In Situ Pore-Pressure Generation Behavior of Liquefiable Sand

• Published in: Journal of geotechnical and geoenvironmental engineering Vol. 133; no. 8; pp. 921 - 931
• Main Authors: Chang, Wen-Jong, Rathje, Ellen M, Stokoe, Kenneth H, Hazirbaba, Kenan
• Format: Journal Article
• Language: English
• Published: New York, NY American Society of Civil Engineers 01.08.2007
• Subjects: Applied sciences; Buildings. Public works; Exact sciences and technology; Geotechnics; Soil investigations. Testing; Soil mechanics. Rocks mechanics; TECHNICAL PAPERS; Shear test; Stress analysis; Sand; Shear tests; Liquefaction; In situ tests; Soil test; Pore pressure; In situ test; Pore water pressure; Soil mechanics; Comparative study
• ISSN: 1090-0241; 1943-5606
• DOI: 10.1061/(ASCE)1090-0241(2007)133:8(921)
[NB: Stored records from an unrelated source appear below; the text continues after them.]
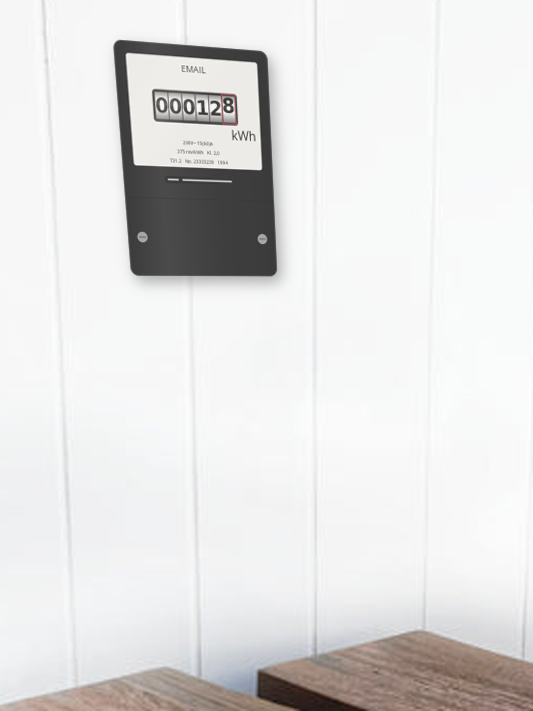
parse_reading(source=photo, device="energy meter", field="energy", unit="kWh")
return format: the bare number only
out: 12.8
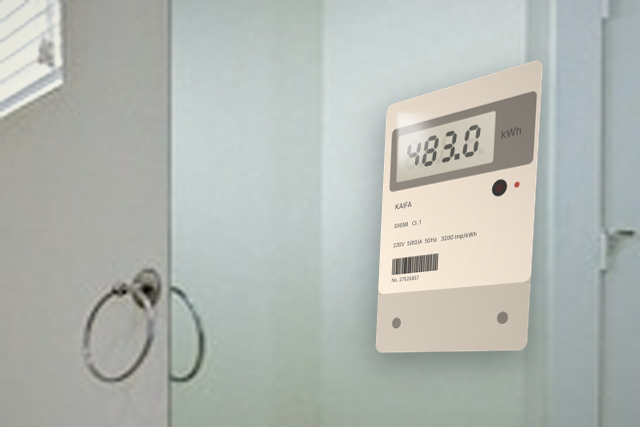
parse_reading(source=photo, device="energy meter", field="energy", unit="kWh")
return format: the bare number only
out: 483.0
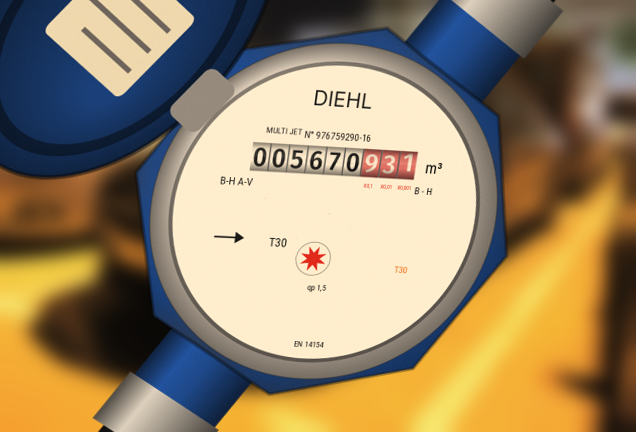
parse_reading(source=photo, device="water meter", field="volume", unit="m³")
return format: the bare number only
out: 5670.931
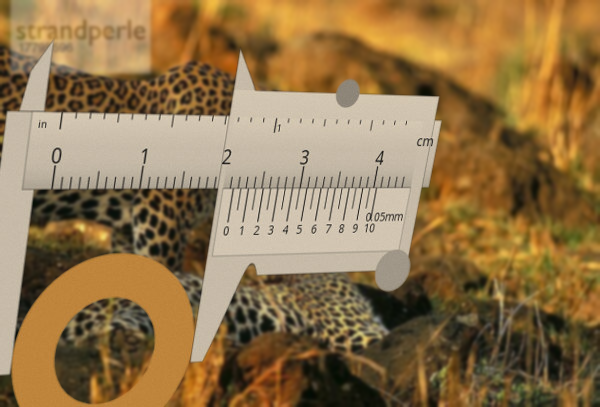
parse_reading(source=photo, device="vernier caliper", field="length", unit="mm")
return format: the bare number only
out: 21.4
To overcome current limitations in predicting in situ pore-pressure generation, a new field testing technique is used to measure directly the coupled, local response between the induced shear strains and the generated excess pore pressure. The pore-pressure generation characteristics from two in situ liquefaction tests performed on field reconstituted specimens are presented, including the pore- pressure generation patterns at various strain levels, the observed stages of pore-pressure generation, and pore-pressure generation curves. Comparisons of the in situ pore-pressure generation curves with data in the literature and from laboratory strain-controlled, cyclic direct simple shear tests support the in situ testing results. In addition, the effects of effective confining stress on threshold shear strain and pore- pressure generation curves are discussed. Comparisons of the rate of pore-pressure generation among the in situ tests, laboratory strain-controlled tests, and a model based on stress-controlled tests reveal that in situ pore pressures generated in reconstituted soil specimens during dynamic loading develop more similarly to those from cyclic strain-controlled laboratory testing. This observation implies that the evaluation of induced strains rather than induced shear stresses may be more appropriate for the simulation of pore-pressure generation.